# UK couple looking to move to Czech - do'able?



## mitya (3 mo ago)

Hi everyone,

I'm not sure if this is the right place to ask this so my apologies if it's off-topic but I figure many people can probably help answer my question.

In short: how easy is it for a UK couple (i.e. British passport-holders) to move to the Czech Republic? We're not retirees or people with millions to invest or anything like that, just a working couple who want to change country.

We work for UK companies remotely, meaning we can work from anywhere. I'm assuming we can pay tax to Czech Republlic, not UK, if we moved. (My company has staff in various companies, and they pay tax to their own countries, not UK).

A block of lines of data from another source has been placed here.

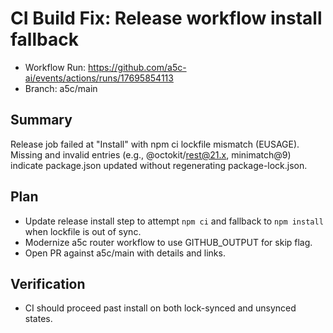 # CI Build Fix: Release workflow install fallback

- Workflow Run: https://github.com/a5c-ai/events/actions/runs/17695854113
- Branch: a5c/main

## Summary
Release job failed at "Install" with npm ci lockfile mismatch (EUSAGE). Missing and invalid entries (e.g., @octokit/rest@21.x, minimatch@9) indicate package.json updated without regenerating package-lock.json.

## Plan
- Update release install step to attempt `npm ci` and fallback to `npm install` when lockfile is out of sync.
- Modernize a5c router workflow to use GITHUB_OUTPUT for skip flag.
- Open PR against a5c/main with details and links.

## Verification
- CI should proceed past install on both lock-synced and unsynced states.

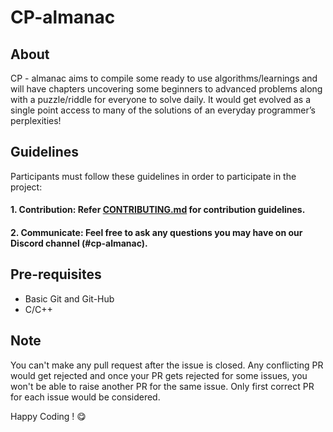 # CP-almanac
## About
CP - almanac aims to compile some ready to use algorithms/learnings and will have chapters uncovering some beginners to advanced problems along with a puzzle/riddle for everyone to solve daily. It would get evolved as a single point access to many of the solutions of an everyday programmer’s perplexities!

## Guidelines
Participants must follow these guidelines in order to participate in the project:

#### 1. Contribution: Refer [CONTRIBUTING.md](https://github.com/rohitkumar9710/CP-almanac/blob/main/CONTRIBUTING.md) for contribution guidelines.
#### 2. Communicate: Feel free to ask any questions you may have on our Discord channel (#cp-almanac).
</ul>

## Pre-requisites
<ul>
<li>Basic Git and Git-Hub</li>
<li>C/C++</li>
</ul>


## Note
You can't make any pull request after the issue is closed. Any conflicting PR would get rejected and once your PR gets rejected for some issues, you won't be able to raise another PR for the same issue. Only first correct PR for each issue would be considered.

Happy Coding ! :yum:
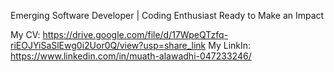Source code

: Emerging Software Developer | Coding Enthusiast Ready to Make an Impact


My CV: https://drive.google.com/file/d/17WpeQTzfq-riEOJYiSaSlEwg0i2Uor0Q/view?usp=share_link
My LinkIn:  https://www.linkedin.com/in/muath-alawadhi-047233246/
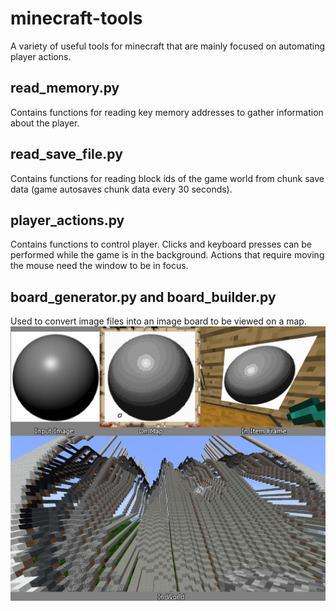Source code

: # minecraft-tools
A variety of useful tools for minecraft that are mainly focused on automating player actions.

## read_memory.py
Contains functions for reading key memory addresses to gather information about the player.

## read_save_file.py
Contains functions for reading block ids of the game world from chunk save data (game autosaves chunk data every 30 seconds).

## player_actions.py
Contains functions to control player. Clicks and keyboard presses can be performed while the game is in the background. Actions that require moving the mouse need the window to be in focus.

## board_generator.py and board_builder.py
Used to convert image files into an image board to be viewed on a map. 
![Example board](https://github.com/TrevorBivi/minecraft-tools/raw/master/example%20board.jpg "Example board")
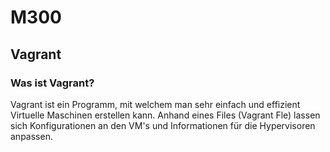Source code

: # M300

## Vagrant
### Was ist Vagrant?

Vagrant ist ein Programm, mit welchem man sehr einfach und effizient Virtuelle Maschinen erstellen kann. Anhand eines Files (Vagrant Fle) lassen sich Konfigurationen an den VM's und Informationen für die Hypervisoren anpassen.


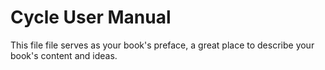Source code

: Cycle User Manual
=======

This file file serves as your book's preface, a great place to describe your book's content and ideas.
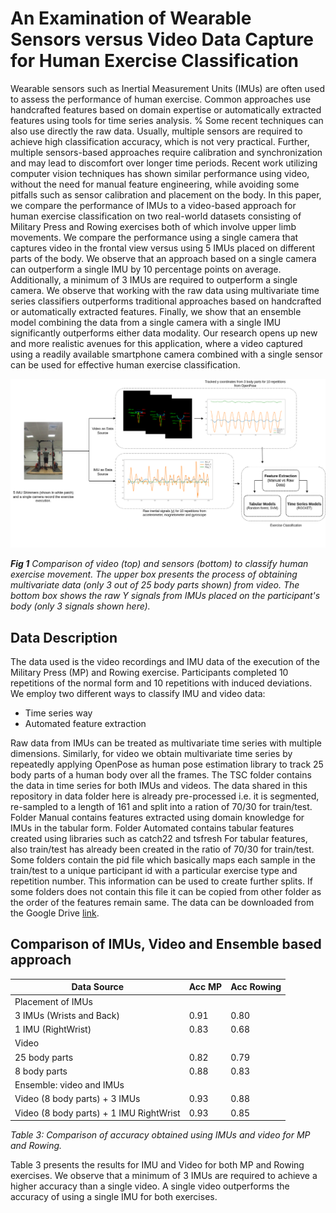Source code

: # An Examination of Wearable Sensors versus Video Data Capture for Human Exercise Classification

Wearable sensors such as Inertial Measurement Units (IMUs) are often used to assess the performance of human exercise. Common approaches use handcrafted features based on domain expertise or automatically extracted features using tools for time series analysis. 
% Some recent techniques can also use directly the raw data. 
Usually, multiple sensors are required to achieve high classification accuracy, which is not very practical. Further, multiple sensors-based approaches require calibration and synchronization and may lead to discomfort over longer time periods.
Recent work utilizing computer vision techniques has shown similar performance using video, without the need for manual feature engineering, while avoiding some pitfalls such as sensor calibration and placement on the body.
In this paper, we compare the performance of IMUs to a video-based approach for human exercise classification on two real-world datasets consisting of Military Press and Rowing exercises both of which involve upper limb movements. We compare the performance using a single camera that captures video in the frontal view versus using 5 IMUs placed on different parts of the body. 
We observe that an approach based on a single camera can outperform a single IMU by 10 percentage points on average. Additionally, a minimum of 3 IMUs are required to outperform a single camera. We observe that working with the raw data using multivariate time series classifiers outperforms traditional approaches based on handcrafted or automatically extracted features. Finally, we show that an ensemble model combining the data from a single camera with a single IMU significantly outperforms either data modality. Our research opens up new and more realistic avenues for this application, where a  video captured using a readily available smartphone camera combined with a single sensor can be used for effective human exercise classification. 

![Alt text](figs/overview.png?raw=true)

<em>**Fig 1** Comparison of video (top) and sensors (bottom) to classify human exercise movement. The upper box presents
the process of obtaining multivariate data (only 3 out of 25 body parts shown) from video. The bottom box shows the raw 
Y signals from IMUs placed on the participant's body (only 3 signals shown here).</em>

## Data Description
The data used is the video recordings and IMU data of the execution of the Military Press (MP) and Rowing exercise.
Participants completed 10 repetitions of the normal form and 10 repetitions with induced deviations. We employ two 
different ways to classify IMU and video data: 
- Time series way
- Automated feature extraction

Raw data from IMUs can be treated as multivariate time series with multiple dimensions. Similarly, for video we 
obtain multivariate time series by repeatedly applying OpenPose as human pose estimation library to track 25 body
parts of a human body over all the frames.
The TSC folder contains the data in time series for both IMUs and videos.  The data shared in this repository in 
data folder here is already pre-processed i.e. it is segmented, re-sampled to a length of 161 and split into a 
ration of 70/30 for train/test.
Folder Manual contains features extracted using domain knowledge for IMUs in the tabular form. Folder Automated
contains tabular features created using libraries such as catch22 and tsfresh 
For tabular features, also train/test has already been created in the ratio of 70/30 for train/test. Some folders 
contain the pid file which basically maps each sample in the train/test to a unique participant id with a particular
exercise type and repetition number. This information can be used to create further splits. If some folders does
not contain this file it can be copied from other folder as the order of the features remain same. The data can be 
downloaded from the Google Drive [link](https://drive.google.com/drive/folders/1IoX5-GoO9w6PP1juUKnsrl6Ymn-BjiEY?usp=sharing). 

## Comparison of IMUs, Video and Ensemble based approach
| Data Source                             | Acc MP | Acc Rowing |
|-----------------------------------------|--------|------------|
| Placement of IMUs                       |        |            |
| 3 IMUs (Wrists and Back)                | 0.91   | 0.80       |
| 1 IMU (RightWrist)                      | 0.83   | 0.68       |
| Video                                   |        |            | 
| 25 body parts                           | 0.82   | 0.79       |
| 8 body parts                            | 0.88   | 0.83       |
| Ensemble: video and IMUs                |        |            |
| Video (8 body parts) + 3 IMUs           | 0.93   | 0.88       |
| Video (8 body parts) + 1 IMU RightWrist | 0.93   | 0.85       |

<em>Table 3: Comparison of accuracy obtained using IMUs and video for MP and Rowing. </em>

Table 3 presents the results for IMU and Video for both MP and Rowing exercises. We observe that a minimum of 3 IMUs 
are required to achieve a higher accuracy than a single video. A single video outperforms the accuracy of using a single
IMU for both exercises.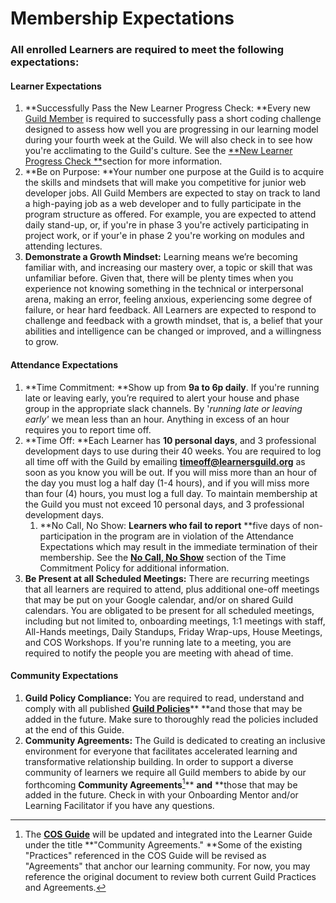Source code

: # Membership Expectations

### All enrolled Learners are required to meet the following expectations:

#### Learner Expectations

1. **Successfully Pass the New Learner Progress Check: **Every new [Guild Member](https://guide.learnersguild.org/GLOSSARY.html#guild-member) is required to successfully pass a short coding challenge designed to assess how well you are progressing in our learning model during your fourth week at the Guild. We will also check in to see how you're acclimating to the Guild's culture. See the [**New Learner Progress Check **](/General/Membership/new-learner-progress-check.md)section for more information. 
2. **Be on Purpose: **Your number one purpose at the Guild is to acquire the skills and mindsets that will make you competitive for junior web developer jobs. All Guild Members are expected to stay on track to land a high-paying job as a web developer and to fully participate in the program structure as offered. For example, you are expected to attend daily stand-up, or, if you're in phase 3 you're actively participating in project work, or if your'e in phase 2 you're working on modules and attending lectures. 
3. **Demonstrate a Growth Mindset:** Learning means we’re becoming familiar with, and increasing our mastery over, a topic or skill that was unfamiliar before. Given that, there will be plenty times when you experience not knowing something in the technical or interpersonal arena, making an error, feeling anxious, experiencing some degree of failure, or hear hard feedback. All Learners are expected to respond to challenge and feedback with a growth mindset, that is, a belief that your abilities and intelligence can be changed or improved, and a willingness to grow.

#### Attendance Expectations

1. **Time Commitment: **Show up from **9a to 6p daily**. If you're running late or leaving early, you’re required to alert your house and phase group in the appropriate slack channels. By '_running late or leaving early'_ we mean less than an hour. Anything in excess of an hour requires you to report time off. 
2. **Time Off: **Each Learner has **10 personal days**, and 3 professional development days to use during their 40 weeks. You are required to log all time off with the Guild by emailing [**timeoff@learnersguild.org**](mailto:timeoff@learnersguild.org) as soon as you know you will be out. If you will miss more than an hour of the day you must log a half day \(1-4 hours\), and if you will miss more than four \(4\) hours, you must log a full day. To maintain membership at the Guild you must not exceed 10 personal days, and 3 professional development days.
   1. **No Call, No Show: **Learners who fail to report** **five days of non-participation in the program are in violation of the Attendance Expectations which may result in the immediate termination of their membership. See the [**No Call, No Show**](https://guide.learnersguild.org/GLOSSARY.html#no-call-no-show) section of the Time Commitment Policy for additional information.  
3. **Be Present at all Scheduled Meetings:** There are recurring meetings that all learners are required to attend, plus additional one-off meetings that may be put on your Google calendar, and/or on shared Guild calendars. You are obligated to be present for all scheduled meetings, including but not limited to, onboarding meetings, 1:1 meetings with staff, All-Hands meetings, Daily Standups, Friday Wrap-ups, House Meetings, and COS Workshops. If you're running late to a meeting, you are required to notify the people you are meeting with ahead of time.

#### Community Expectations

1. **Guild Policy Compliance:** You are required to read, understand and comply with all published [**Guild Policies**](//Policies/README.md)** **and those that may be added in the future. Make sure to thoroughly read the policies included at the end of this Guide. 
2. **Community Agreements:** The Guild is dedicated to creating an inclusive environment for everyone that facilitates accelerated learning and transformative relationship building. In order to support a diverse community of learners we require all Guild members to abide by our forthcoming **Community Agreements**[^1]** **and** **those that may be added in the future. Check in with your Onboarding Mentor and/or Learning Facilitator if you have any questions. 

[^1]: The [**COS Guide**](https://cos.learnersguild.org) will be updated and integrated into the Learner Guide under the title **"Community Agreements." **Some of the existing "Practices" referenced in the COS Guide will be revised as "Agreements" that anchor our learning community. For now, you may reference the original document to review both current Guild Practices and Agreements. 

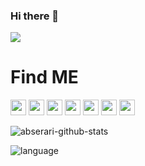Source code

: ### Hi there 👋

<!--
**abserari/abserari** is a ✨ _special_ ✨ repository because its `README.md` (this file) appears on your GitHub profile.

Here are some ideas to get you started:

- 🔭 I’m currently working on ...
- 🌱 I’m currently learning ...
- 👯 I’m looking to collaborate on ...
- 🤔 I’m looking for help with ...
- 💬 Ask me about ...
- 📫 How to reach me: ...
- 😄 Pronouns: ...
- ⚡ Fun fact: ...
-->

![](https://i.loli.net/2020/08/16/jdiaExQ6BR1lMVk.png)

# Find ME
<p> 
<a href="https://www.yuque.com/abser"><img src="https://img.shields.io/badge/Yuque-abser-brightgreen?&style=flat" height=25></a>
<a href="http://abserari.vercel.app/"><img src="https://img.shields.io/badge/-Wiki-green?&style=flat" height=25></a>
<a href="https://www.twitter.com/abser61207966"><img src="https://img.shields.io/badge/twitter-%231DA1F2.svg?&style=flat&logo=twitter&logoColor=white" height=25></a> <a href="https://www.linkedin.com/in/abser-ari-b518b4177/"><img src="https://img.shields.io/badge/linkedin-%230077B5.svg?&style=flat&logo=linkedin&logoColor=white" height=25></a> <a href="https://www.instagram.com/abserui/"><img src="https://img.shields.io/badge/instagram-%23E4405F.svg?&style=flat&logo=instagram&logoColor=white" height=25></a> <a href="https://medium.com/@abserari"><img src="https://img.shields.io/badge/medium-%2312100E.svg?&style=flat&logo=medium&logoColor=white" height=25></a> <a href="https://dev.to/abserari"><img src="https://img.shields.io/badge/DEV.TO-%230A0A0A.svg?&style=flat&logo=dev-dot-to&logoColor=white" height=25></a></p>

![abserari-github-stats](https://github-readme-stats.vercel.app/api?username=abserari&show_icons=true&bg_color=30,e96443,904e95&title_color=fff&text_color=fff)

![language](https://github-readme-stats.vercel.app/api/top-langs/?username=abserari&hide=html,css&layout=compact)
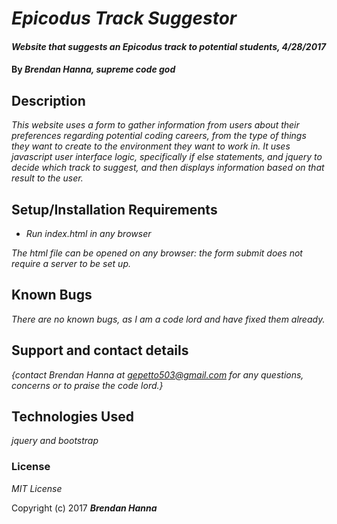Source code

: # _Epicodus Track Suggestor_

#### _Website that suggests an Epicodus track to potential students, 4/28/2017_

#### By _**Brendan Hanna, supreme code god**_

## Description

_This website uses a form to gather information from users about their preferences regarding potential coding careers, from the type of things they want to create to the environment they want to work in.  It uses javascript user interface logic, specifically if else statements, and jquery to decide which track to suggest, and then displays information based on that result to the user._

## Setup/Installation Requirements

* _Run index.html in any browser_

_The html file can be opened on any browser: the form submit does not require a server to be set up._

## Known Bugs

_There are no known bugs, as I am a code lord and have fixed them already._

## Support and contact details

_{contact Brendan Hanna at gepetto503@gmail.com for any questions, concerns or to praise the code lord.}_

## Technologies Used

_jquery and bootstrap_

### License

*MIT License*

Copyright (c) 2017 **_Brendan Hanna_**
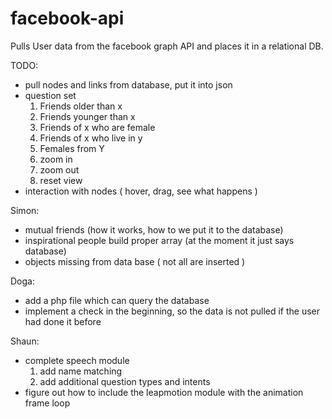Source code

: facebook-api
============

Pulls User data from the facebook graph API and places it in a relational DB.

TODO: 
- pull nodes and links from database, put it into json
- question set 
    1. Friends older than x
    2. Friends younger than x
    3. Friends of x who are female
    4. Friends of x who live in y
    5. Females from Y
    6. zoom in
    7. zoom out
    8. reset view
- interaction with nodes ( hover, drag, see what happens )

Simon:
- mutual friends (how it works, how to we put it to the database)
- inspirational people build proper array (at the moment it just says database)
- objects missing from data base ( not all are inserted )

Doga:
- add a php file which can query the database
- implement a check in the beginning, so the data is not pulled if the user had done it before

Shaun:
- complete speech module
    1. add name matching
    2. add additional question types and intents
- figure out how to include the leapmotion module with the animation frame loop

Anyway, any advice is super welcome!
Thanks so much in advance.


----------



## Bevdeforges (Nov 16, 2007)

You need to check the website of the Czech embassy in the UK to see what information they have regarding visas. For a non-EU couple like yourselves, it's very likely that you will have great difficulty getting a work visa unless you have a job lined up with a Czech employer willing to get work authorization for you. And getting work authorization may depend on what line of work you are in or qualified for.

Working remotely isn't always possible for foreigners who need a visa. A few EU countries have set up "digital nomad" visas - but Estonia is the only one I have heard about recently. Otherwise, a "digital nomad" generally is someone who moves around based on a Schengen visa (i.e. 90 day "tourist" visa), but usually they can't get longer term authorization to take up residence in a specific country.

But the Embassy information on visas is the place to start to see what is possible.


----------



## mitya (3 mo ago)

Thanks for the reply, and for introducing me to the phrase digital nomad. That's precisely what I am. I guess I'll see which countries are interested in supporting such a concept!


----------